### [Petikan Teks]
Semakin jelaslah apa yang dimaksud dalam teks bacaan-bacaan hari ini. Silakan baca sendiri ya teks dari Kitab Kebijaksanaan: orang jahat berandai-andai bahwa dirinya ada di pihak yang benar dan mencobai, menguji, mencederai orang baik yang dianggapnya menjadi penghalang gelojoh hidupnya sendiri. Guru dari Nazareth merepresentasikan sosok yang jadi bulan-bulanan pemuka agama karena memang sepak terjangnya senantiasa mengganggu status quo mereka. Tentu bukan perkara bahwa Guru dari Nazareth ini hendak menggantikan posisi pemuka agama. Sama sekali tidak. Ia hanya menunjukkan bagaimana orang semestinya menemukan jalan menuju Allah. Celakanya, jalan menuju Allah memang tak bisa ditemukan dalam jalan kekuasaan, dan persis itulah yang rupanya dihidupi oleh pemuka agama. Ini bukan per se kekuasaan politik, melainkan kekuasaan pengetahuan akan Allah.

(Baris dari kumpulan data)
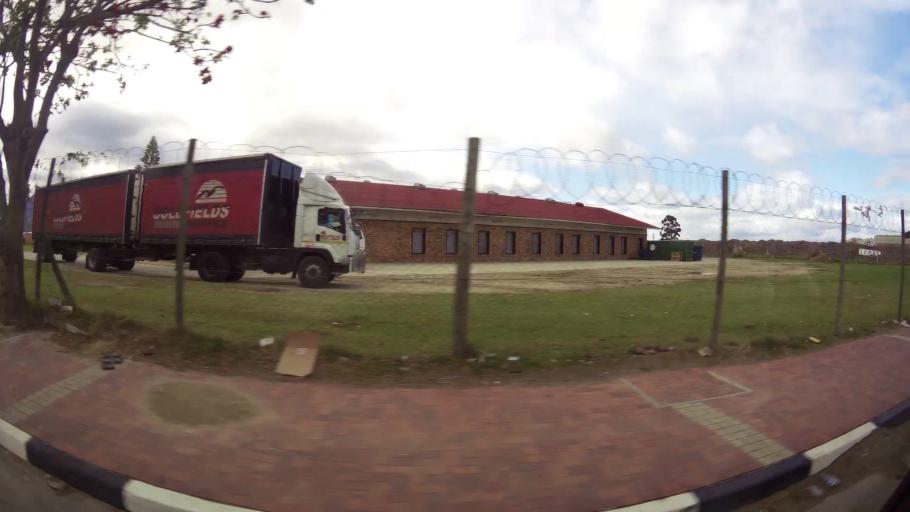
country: ZA
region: Western Cape
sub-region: Eden District Municipality
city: George
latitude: -33.9737
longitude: 22.4714
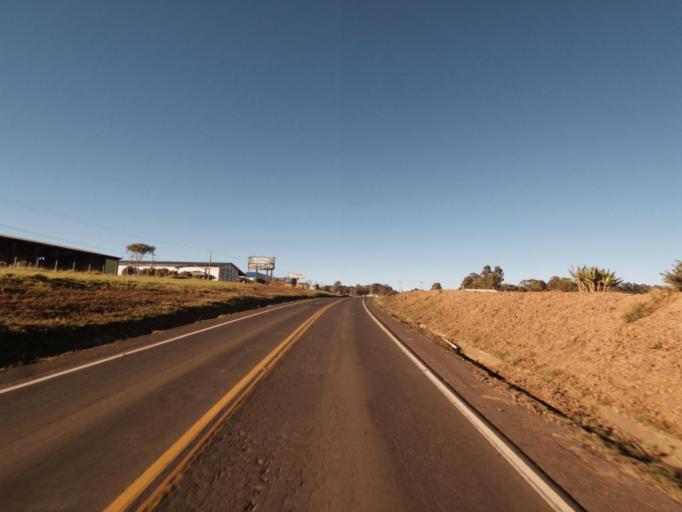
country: AR
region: Misiones
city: Bernardo de Irigoyen
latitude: -26.4302
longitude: -53.5196
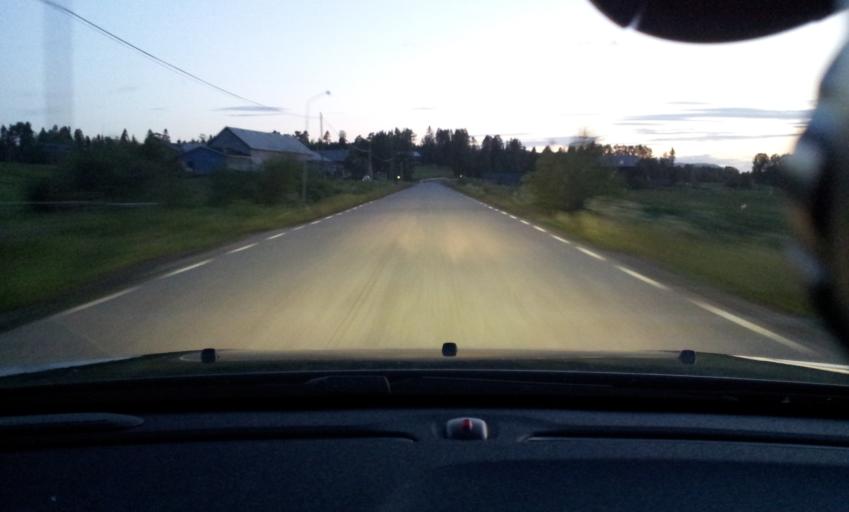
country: SE
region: Jaemtland
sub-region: Bergs Kommun
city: Hoverberg
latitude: 62.7744
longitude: 14.5245
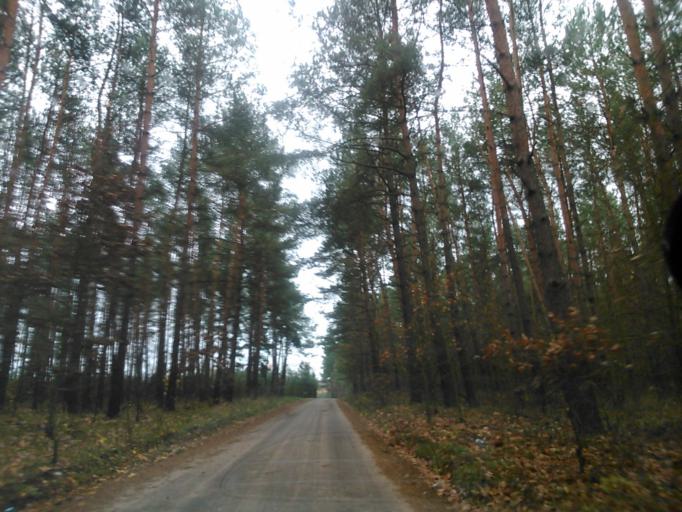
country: PL
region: Kujawsko-Pomorskie
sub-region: Powiat golubsko-dobrzynski
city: Golub-Dobrzyn
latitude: 53.1112
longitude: 19.0970
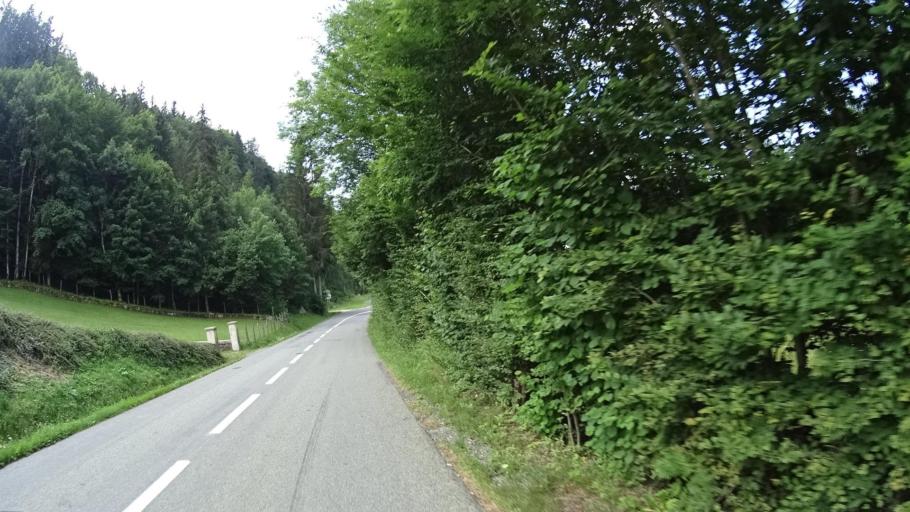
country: FR
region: Franche-Comte
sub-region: Departement du Doubs
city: Les Fourgs
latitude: 46.8305
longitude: 6.3400
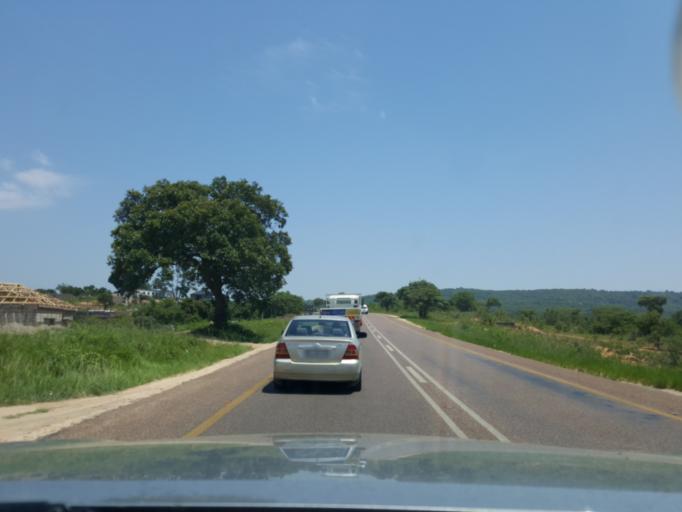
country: ZA
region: Limpopo
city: Thulamahashi
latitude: -24.8968
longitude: 31.1067
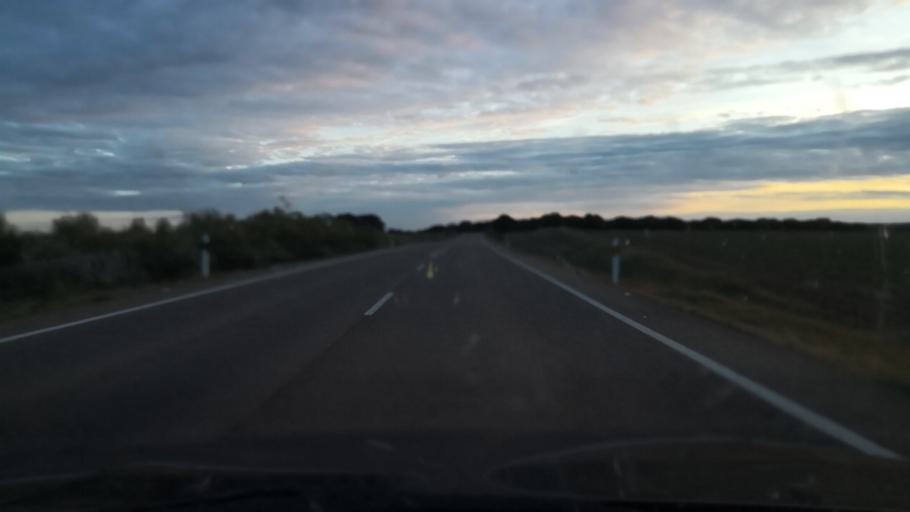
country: ES
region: Extremadura
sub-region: Provincia de Badajoz
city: Villar del Rey
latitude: 39.0492
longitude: -6.8018
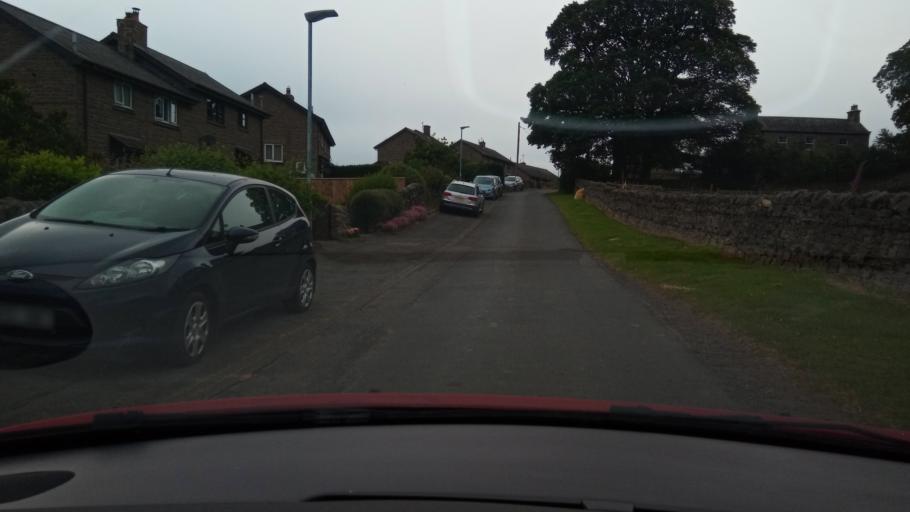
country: GB
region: England
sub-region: Northumberland
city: Rochester
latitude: 55.2765
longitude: -2.2645
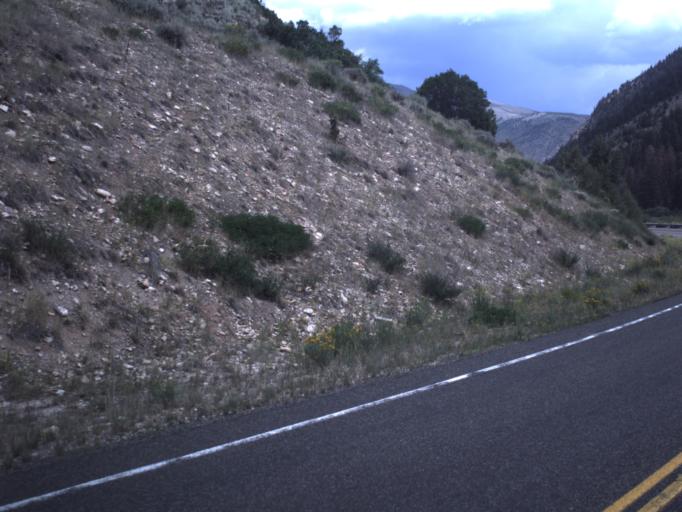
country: US
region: Utah
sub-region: Summit County
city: Francis
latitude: 40.4541
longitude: -110.8594
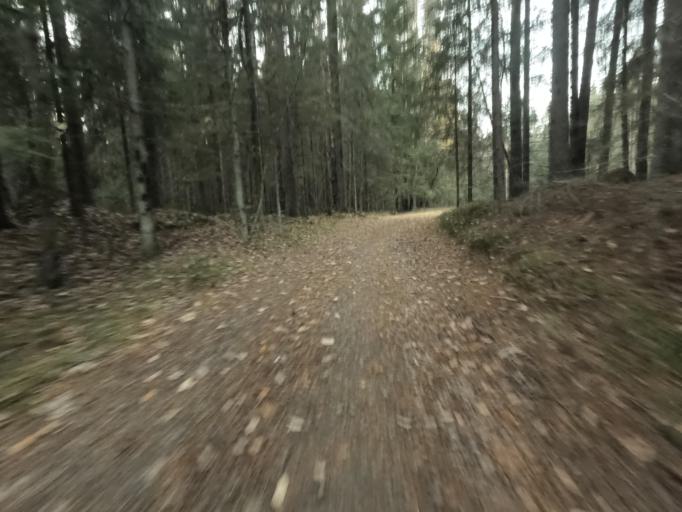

### [Langkah Kerja]
(a) Ketik ulang bagian petikan teks mulai dari "Semakin jelaslah apa" sampai dengan "pengetahuan akan Allah.".
(b) Sebutkan semua kata kerja dalam petikan teks yang menyatakan perbuatan orang jahat terhadap orang baik.

### [Soal Terjawab]
(a)
Semakin jelaslah apa yang dimaksud dalam teks bacaan-bacaan hari ini. Silakan baca sendiri ya teks dari Kitab Kebijaksanaan: orang jahat berandai-andai bahwa dirinya ada di pihak yang benar dan mencobai, menguji, mencederai orang baik yang dianggapnya menjadi penghalang gelojoh hidupnya sendiri. Guru dari Nazareth merepresentasikan sosok yang jadi bulan-bulanan pemuka agama karena memang sepak terjangnya senantiasa mengganggu status quo mereka. Tentu bukan perkara bahwa Guru dari Nazareth ini hendak menggantikan posisi pemuka agama. Sama sekali tidak. Ia hanya menunjukkan bagaimana orang semestinya menemukan jalan menuju Allah. Celakanya, jalan menuju Allah memang tak bisa ditemukan dalam jalan kekuasaan, dan persis itulah yang rupanya dihidupi oleh pemuka agama. Ini bukan per se kekuasaan politik, melainkan kekuasaan pengetahuan akan Allah.

(b) mencobai, menguji, mencederai